Life of the Party commits a great many sins. Its jokes feel either hard-fought or supremely easy. Its tone is messy. The plot makes little to no sense. The characterizations are paper thin, and while we’re here, the first 20 minutes border on unwatchable. And yet, we still liked Melissa McCarthy in it.
This will come as no surprise to devotees of the McCarthy Cinematic Universe, but her dogged persona of ‘impossible to humiliate super-woman’ is at it again. And Melissa McCarthy is just good in that mode. She insists that she’s bringing back “The Quad” as college slang, and we accept it. She can’t stop making awkward toasts to social causes while drinking at a frat party, and we believe that she means them. And she won’t give up on getting a degree she failed to complete some 20 years prior, and goddamn it, we hope she finishes it. She’s always been good at this brand of amiable, unstoppable humor. She’s the life that Life of the Party often needs, with a little help with from her supporting cast and just enough laughs to show for it.
This is McCarthy’s Back to School. (Or is it like a Goldie Hawn Protocol thing?) On spec, it’s a fish-out-of-water campus lampoon with absurdist twists, some optimistic notes about second chances, and a carefully constructed PG-13 lens of college drug and alcohol consumption suggesting this was made with teens and Boomers in mind. Life of the Party is out close enough to college graduations to attract good feelings, and it was likely made at a low cost with limited rooms and sets. It is what it is, which is carefully scheduled and half-heartedly assembled counter-programming. Did we mention it’s a star vehicle? Oh, and a comedy. That too.
McCarthy is Deanna Miles, a recently divorced mom looking for some extracurricular meaning in her life. She’s a mom’s mom: Permed hair. Baggy sweatshirts with bedazzled jewels, embroidery, and sassy lettering. The kind of big glasses that Bill Gates wore between 1987 and 1994. McCarthy’s affections toward her daughter Maddie (Molly Gordon) are endearing, but have seemingly blinded her to the total emotional dead zone that is her husband Dan (Matt Walsh). Dan dumps Deanna the second they drop their daughter off for her senior year; like ripping off a Band-Aid, he insists.

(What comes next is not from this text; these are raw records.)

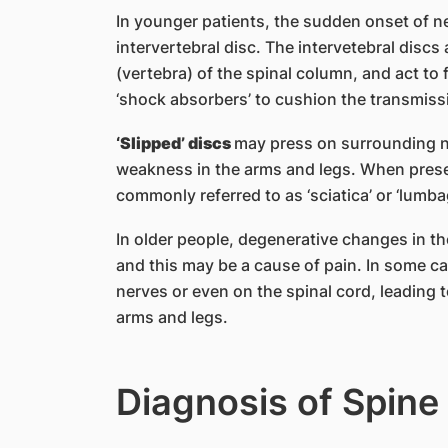
In younger patients, the sudden onset of ne
intervertebral disc. The intervetebral disc
(vertebra) of the spinal column, and act to 
‘shock absorbers’ to cushion the transmiss
‘Slipped’ discs
may press on surrounding n
weakness in the arms and legs. When prese
commonly referred to as ‘sciatica’ or ‘lumba
In older people, degenerative changes in the
and this may be a cause of pain. In some c
nerves or even on the spinal cord, leading
arms and legs.
Diagnosis of Spine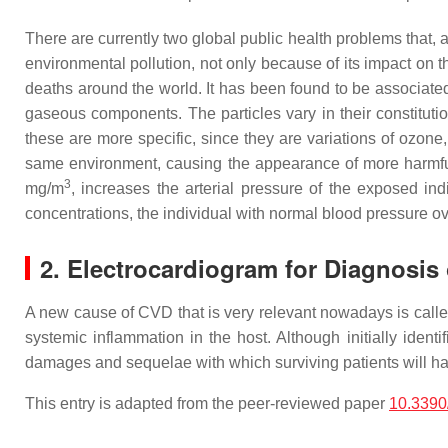
There are currently two global public health problems that, a
environmental pollution, not only because of its impact on th
deaths around the world. It has been found to be associat
gaseous components. The particles vary in their constituti
these are more specific, since they are variations of ozone
same environment, causing the appearance of more harmf
3
mg/m
, increases the arterial pressure of the exposed in
concentrations, the individual with normal blood pressure ov
2. Electrocardiogram for Diagnosis
A new cause of CVD that is very relevant nowadays is calle
systemic inflammation in the host. Although initially ident
damages and sequelae with which surviving patients will hav
This entry is adapted from the peer-reviewed paper
10.3390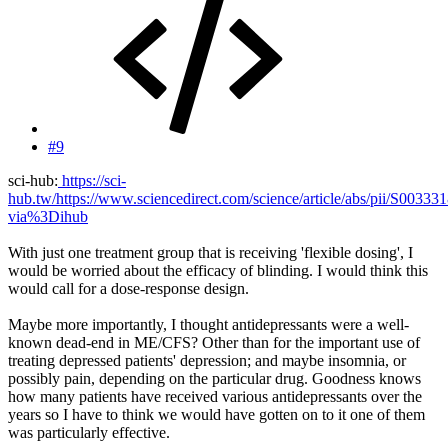
#9
sci-hub:
https://sci-
hub.tw/https://www.sciencedirect.com/science/article/abs/pii/S0033
via%3Dihub
With just one treatment group that is receiving 'flexible dosing', I
would be worried about the efficacy of blinding. I would think this
would call for a dose-response design.
Maybe more importantly, I thought antidepressants were a well-
known dead-end in ME/CFS? Other than for the important use of
treating depressed patients' depression; and maybe insomnia, or
possibly pain, depending on the particular drug. Goodness knows
how many patients have received various antidepressants over the
years so I have to think we would have gotten on to it one of them
was particularly effective.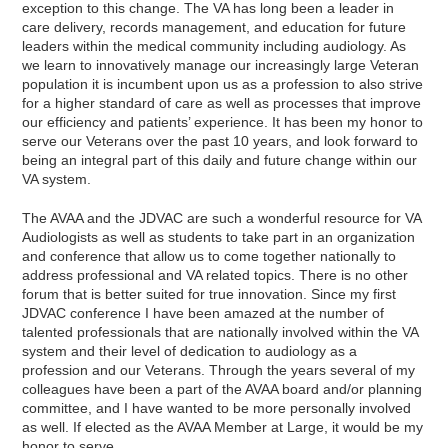
exception to this change. The VA has long been a leader in
care delivery, records management, and education for future
leaders within the medical community including audiology. As
we learn to innovatively manage our increasingly large Veteran
population it is incumbent upon us as a profession to also strive
for a higher standard of care as well as processes that improve
our efficiency and patients’ experience. It has been my honor to
serve our Veterans over the past 10 years, and look forward to
being an integral part of this daily and future change within our
VA system.
The AVAA and the JDVAC are such a wonderful resource for VA
Audiologists as well as students to take part in an organization
and conference that allow us to come together nationally to
address professional and VA related topics. There is no other
forum that is better suited for true innovation. Since my first
JDVAC conference I have been amazed at the number of
talented professionals that are nationally involved within the VA
system and their level of dedication to audiology as a
profession and our Veterans. Through the years several of my
colleagues have been a part of the AVAA board and/or planning
committee, and I have wanted to be more personally involved
as well. If elected as the AVAA Member at Large, it would be my
honor to serve.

It’s cold, blunt, and the stuff of bad cringe comedy. To watch McCarthy kick her husband’s car meekly because she doesn’t know how else to act is rough, and a little mean. This is the bad opening, where the tone is messy bordering on curt, and the movie almost washes out. Is it Office comedy, or an ashes-to-diamonds empowerment yarn? But there’s hope around the corner. Broke, and with a little mid-life re-invigoration, Deanna’s next act will be to finish the archaeology degree she never completed. And this is when the movie gets a little better. Once Life of the Party accepts itself as something broad and silly, it goes down a lot easier for everybody.
McCarthy is the ultimate spokesperson for making lemonade out of studio lemons. And in a bit of well-meaning goofiness, she gets to live out all the silly little joys of college without any of the hangovers/GPA anxiety/terrors of oncoming debt. Deanna gets in without a problem, registers for exactly the courses she needs to get a degree, spends an offensive sum of money on college swag with no concern, and gets a dorm room as a 43-year old woman no questions asked. Weeks after the semester starts, presumably. Did we mention she’s in the same college as her daughter?
And yet, those scoff-worthy details grow easier to forgive as McCarthy starts to shine. In a role she could deliver in her sleep, McCarthy still manages to get by on her better instincts. She’s an advocate for education, women supporting women, studying hard, common courtesy, and the dogged pursuit of the self, no matter how embarrassed those around her might be. See McCarthy dance with shoulder pads at an ‘80s party. Watch her score in the library stacks with an aw-shucks glow. Witness as she grabs any scene she’s in and makes it watchable, and even endearing.
Director Ben Falcone, even when he has a shaky hand on the logic or style of his script (co-written with McCarthy), knows how to just let his star goof off, and he’s assembled some mighty funny back-of-the-class kids behind his valedictorian class clown. Actors like Jimmy O. Yang, Gillian Jacobs, Maya Rudolph, Chris Parnell and others bask in the meager material they’re given. Jacobs is a hip older student (because she was in a coma and it’s played funnier than it sounds) who grooves on McCarthy, and Parnell is a nerdy, pun-loving professor. Rudolph? A slurry best friend with wine coolers. All staid, but agreeably silly. There’s no great struggle, or nuance in storytelling, or any of that. We get jokes from comedians having a visibly good time. Nothing more, nothing less.
Life of the Party exists in one of those unfortunate places where it’s easy to criticize, but McCarthy still makes you smile, and even laugh. So what’s left to grade? McCarthy’s participation credit alone makes up for the lack of research or clarity of thesis. So Life of the Party passes. Barely.